Tool: fio Category: Tool Guide

During fio test runs, host-side performance counters are collected and evaluated against the thresholds in tools/fio/monitoring/alerts/alert-rules.yml. Alerts are emitted via the MonitoringManager module to the structured log and optionally to Azure Monitor.

Alert Rules Reference

Rule Name Counter Threshold Severity Rationale
fio_high_disk_wait \PhysicalDisk(*)\% Disk Time > 95% Warning Disk fully saturated; additional IOPS headroom is exhausted
fio_high_disk_latency \PhysicalDisk(*)\Avg. Disk sec/Transfer > 50ms Critical Latency this high indicates storage path issues, not just load
fio_high_disk_queue \PhysicalDisk(*)\Current Disk Queue Length > 64 Warning Queue depth beyond 64 signals storage bandwidth exhaustion
fio_high_cpu \Processor(_Total)\% Processor Time > 90% Warning High host CPU during fio may artificially depress IOPS results
fio_high_iowait \System\Processor Queue Length > 32 Warning Processor queue buildup indicates I/O → CPU coupling
fio_low_memory \Memory\Available MBytes < 512 MB Warning Memory pressure can affect I/O cache hit rates
fio_network_saturation \Network Interface(*)\Bytes Total/sec > 9 GB/s Warning Storage network saturation may indicate RDMA path issues

Understanding fio Alerts

Storage Alerts

fio_high_disk_latency (Critical) is raised when the OS-level average disk transfer latency exceeds 50ms. This threshold is intentionally lower than the fio-reported profile thresholds — if the OS latency is already this high, fio is measuring a degraded path, and results are not valid as a baseline.

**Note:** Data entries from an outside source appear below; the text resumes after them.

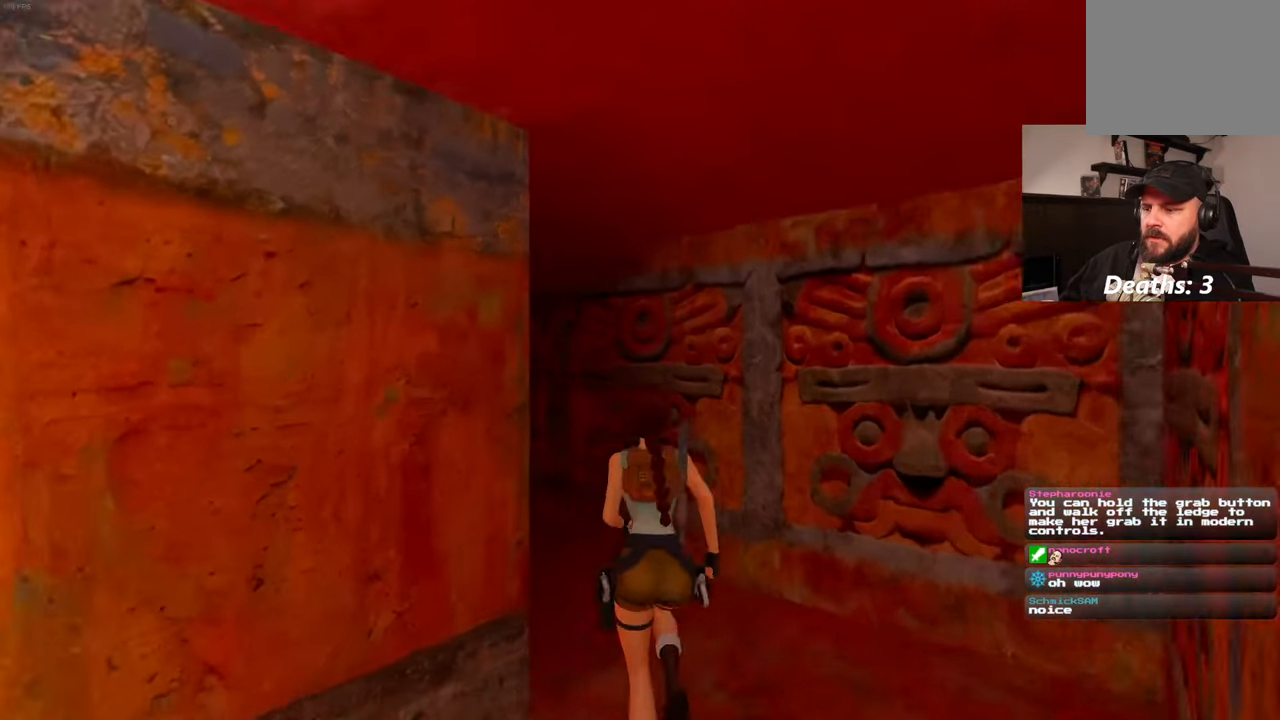
{"dt_ms": 500, "buttons": [], "left_stick": "up", "right_stick": "center", "events": [[84, "right_stick", "down-left"], [267, "right_stick", "center"]]}
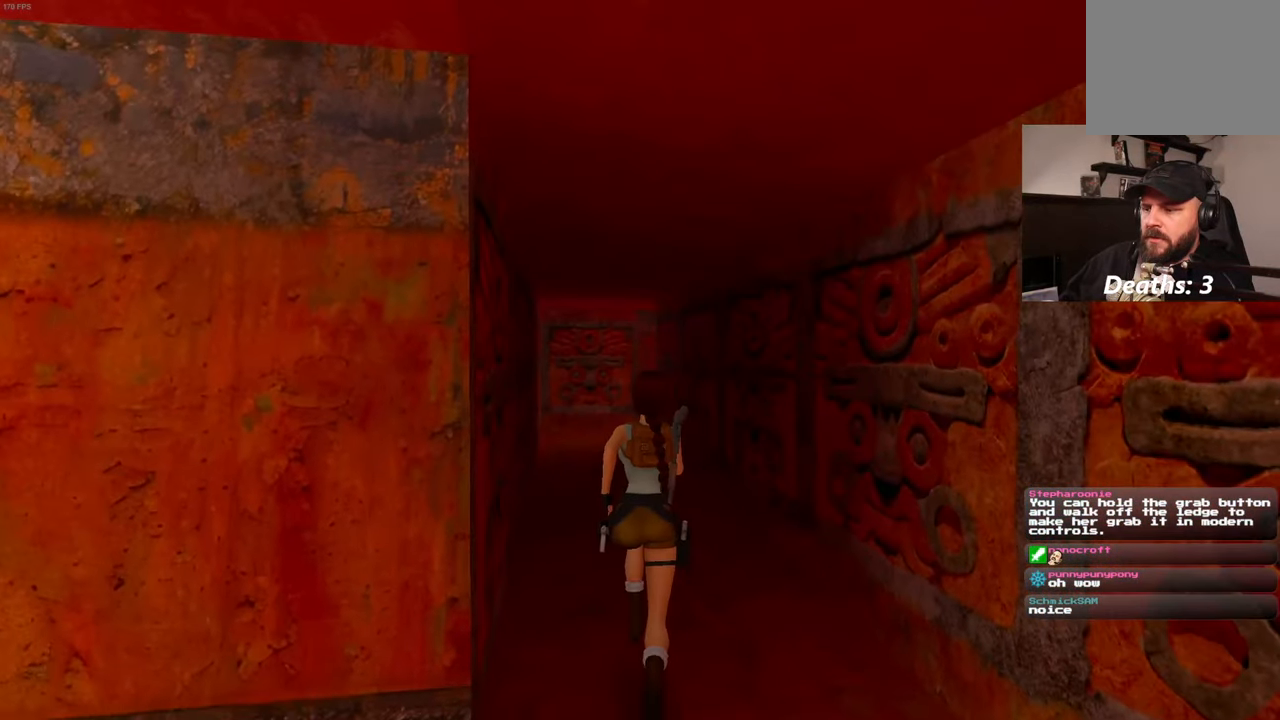
{"dt_ms": 500, "buttons": [], "left_stick": "up", "right_stick": "center"}
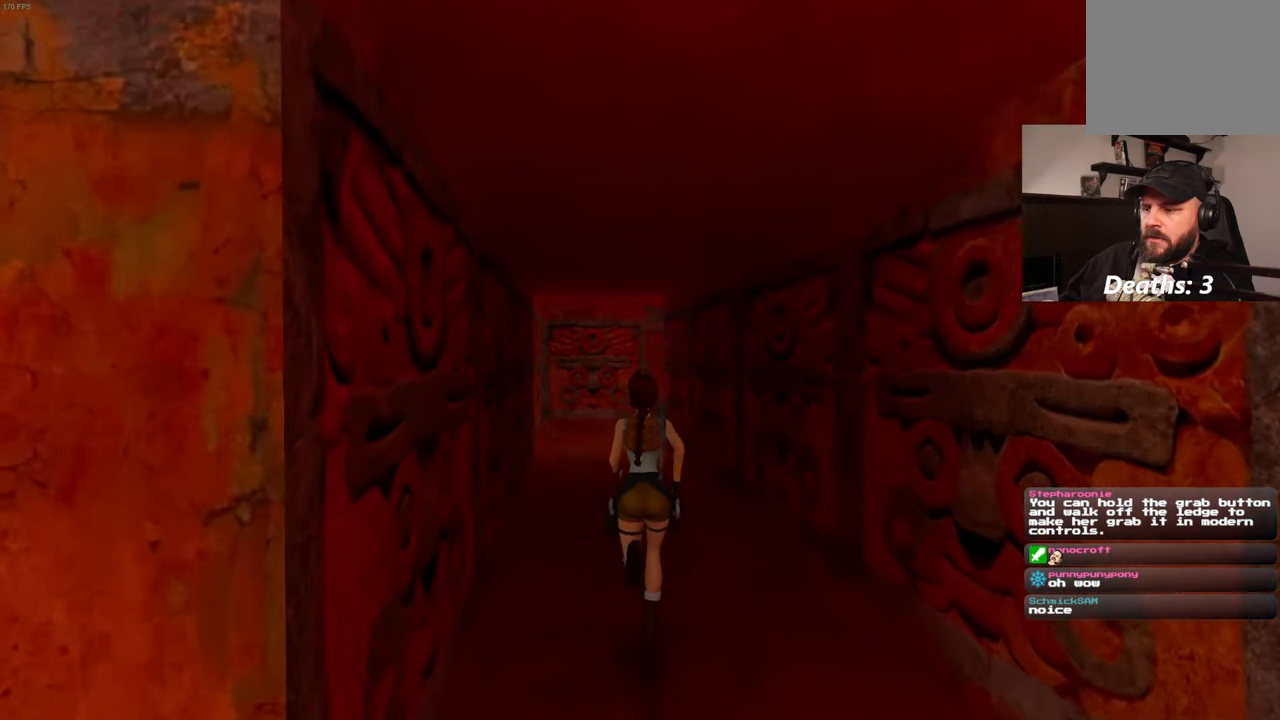
{"dt_ms": 500, "buttons": [], "left_stick": "up", "right_stick": "center", "events": []}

fio_high_disk_queue is complementary to disk time: a disk can show 100% busy but still have low queue depth if it is processing requests quickly. A queue beyond 64 on a single disk indicates backpressure accumulating from the fio workload.

Compute Alerts

fio_high_cpu warns when CPU utilization exceeds 90% during a storage test. Because fio itself runs in userspace and processes I/O completions, high CPU can limit IOPS measurements on fast NVMe storage and SCM tiers. If this fires, consider reducing num_jobs or io_depth.

Memory Alert

fio_low_memory at the 512 MB threshold warns that the OS buffer cache may be under pressure. Linux I/O cache effects are intentional with libaio (O_DIRECT is set by default in the profiles, so this mainly protects the test environment).

Monitoring During a Run

Monitoring is started automatically by Start-FioTest.ps1 when the MonitoringManager module is available. To check alert output after the fact, review the structured log:

# Find alert entries in the run log
Get-Content "logs\fio\<RunId>\fio-test.log.jsonl" |
    ConvertFrom-Json |
    Where-Object { $_.Severity -in @('WARNING', 'CRITICAL') } |
    Select-Object Timestamp, Severity, Message

Alert Configuration File

tools/fio/monitoring/alerts/alert-rules.yml — alert definitions are consumed by MonitoringManager during test execution. To adjust a threshold, edit the threshold field for the relevant rule.

# Example: lower the disk latency critical threshold to 20ms
- name: fio_high_disk_latency
  threshold: 0.020    # 20ms
  severity: critical

Changes take effect on the next test run. No restart required.